À compter de la saison prochaine, les clubs français de Top 14 et de Pro D2 ne pourront plus procéder à douze mais à huit remplacements par match, comme partout ailleurs. Cette décision, annoncée conjointement par la Ligue nationale de rugby (LNR), la Fédération française de rugby (FFR) et les représentants des entraîneurs, joueurs et arbitres, marque un retour en arrière après une expérimentation de six ans.
Une expérimentation sans résultat probant
Depuis 2018, le championnat français autorisait douze remplacements, contre huit dans les autres compétitions professionnelles.
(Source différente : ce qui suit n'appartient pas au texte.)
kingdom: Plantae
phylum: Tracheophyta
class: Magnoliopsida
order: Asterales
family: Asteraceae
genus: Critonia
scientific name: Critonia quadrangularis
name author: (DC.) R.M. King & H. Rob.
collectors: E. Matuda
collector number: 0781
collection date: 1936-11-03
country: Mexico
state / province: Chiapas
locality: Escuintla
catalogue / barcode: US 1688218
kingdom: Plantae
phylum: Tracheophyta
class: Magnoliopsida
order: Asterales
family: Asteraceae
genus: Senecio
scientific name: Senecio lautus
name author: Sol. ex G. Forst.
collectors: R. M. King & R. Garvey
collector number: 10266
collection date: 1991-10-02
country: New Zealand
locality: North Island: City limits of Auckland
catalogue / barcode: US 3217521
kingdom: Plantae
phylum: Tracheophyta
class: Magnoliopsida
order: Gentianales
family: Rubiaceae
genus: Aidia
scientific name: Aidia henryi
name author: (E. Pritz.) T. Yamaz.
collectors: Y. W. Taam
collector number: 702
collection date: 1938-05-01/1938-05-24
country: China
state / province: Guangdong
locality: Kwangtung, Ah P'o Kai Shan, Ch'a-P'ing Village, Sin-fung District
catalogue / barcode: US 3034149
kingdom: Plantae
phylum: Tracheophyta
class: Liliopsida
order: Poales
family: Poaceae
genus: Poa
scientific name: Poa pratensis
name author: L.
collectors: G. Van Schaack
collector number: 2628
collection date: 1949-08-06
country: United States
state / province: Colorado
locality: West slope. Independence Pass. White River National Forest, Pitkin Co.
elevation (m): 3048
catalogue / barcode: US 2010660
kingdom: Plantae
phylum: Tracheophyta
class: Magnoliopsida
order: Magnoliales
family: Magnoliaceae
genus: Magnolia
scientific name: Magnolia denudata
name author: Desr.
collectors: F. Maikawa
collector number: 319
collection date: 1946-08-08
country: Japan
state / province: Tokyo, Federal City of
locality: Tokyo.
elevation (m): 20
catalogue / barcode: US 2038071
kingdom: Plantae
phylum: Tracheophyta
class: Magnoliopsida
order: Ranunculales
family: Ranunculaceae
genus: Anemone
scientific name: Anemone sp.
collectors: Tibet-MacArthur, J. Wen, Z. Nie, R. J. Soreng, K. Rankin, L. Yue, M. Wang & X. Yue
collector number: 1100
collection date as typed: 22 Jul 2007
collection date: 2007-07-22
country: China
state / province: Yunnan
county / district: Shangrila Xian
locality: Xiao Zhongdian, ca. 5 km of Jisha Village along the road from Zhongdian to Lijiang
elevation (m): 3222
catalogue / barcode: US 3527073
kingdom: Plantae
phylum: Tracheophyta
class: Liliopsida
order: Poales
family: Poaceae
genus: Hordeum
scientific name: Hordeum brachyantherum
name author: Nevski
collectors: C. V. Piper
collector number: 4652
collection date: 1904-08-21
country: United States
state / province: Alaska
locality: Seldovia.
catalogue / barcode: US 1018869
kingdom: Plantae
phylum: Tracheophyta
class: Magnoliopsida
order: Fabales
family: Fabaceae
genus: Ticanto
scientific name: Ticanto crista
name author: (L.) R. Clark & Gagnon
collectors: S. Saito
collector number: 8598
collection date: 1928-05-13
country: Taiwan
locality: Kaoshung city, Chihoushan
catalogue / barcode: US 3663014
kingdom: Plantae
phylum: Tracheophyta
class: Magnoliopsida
Cette mesure, censée mieux préserver la santé des joueurs, « n’a produit aucune amélioration probante », selon la LNR et la FFR. « Nous avons la durée moyenne de match la plus importante au monde et des postes au temps de jeu effectif le plus faible au monde », souligne Mathieu Raynal, responsable de la cellule de haute performance de l’arbitrage français. « Il y a une vraie volonté des entraîneurs d’augmenter le rythme des matchs. Pour ça, il faut agir sur deux paramètres : augmenter le temps de jeu effectif et baisser la durée des matchs. »
Alignement avec les standards internationaux
Ce changement met fin à une incohérence : les managers français pouvaient effectuer douze changements en championnat, mais seulement huit en Champions Cup. Malgré cela, les clubs hexagonaux ont remporté les cinq dernières éditions de la Coupe d’Europe. Cet alignement est aussi une bonne nouvelle pour le sélectionneur Fabien Galthié, qui pourra compter sur des joueurs préparés à jouer plus longtemps, à un an de la Coupe du monde en Australie. Les récentes défaites des Bleus se sont souvent jouées dans les vingt dernières minutes, avec un écart de points défavorable entre la 60e et la 80e minute.
Réactions des acteurs
Malik Hamadache, président de Provale, le syndicat des joueurs, déclare : « Puisque passer de huit à douze changements n’a pas eu de vrai impact sur la santé des joueurs, on est d’accord pour revenir à huit. En revanche, pourquoi ne pas augmenter le nombre de remplaçants sur le banc ? Cela donnerait plus d’options aux managers et permettrait de mieux cibler le coaching selon la physionomie des matchs et la fatigue des joueurs. » Cette option a été envisagée mais finalement pas retenue.
Autres mesures pour accélérer le jeu
La Ligue et la Fédération comptent également demander à World Rugby de réduire le temps accordé pour taper une pénalité et une transformation à 45 secondes, contre 60 secondes actuellement (90 secondes jusqu’en 2023). L’objectif est d’augmenter encore le rythme des matchs.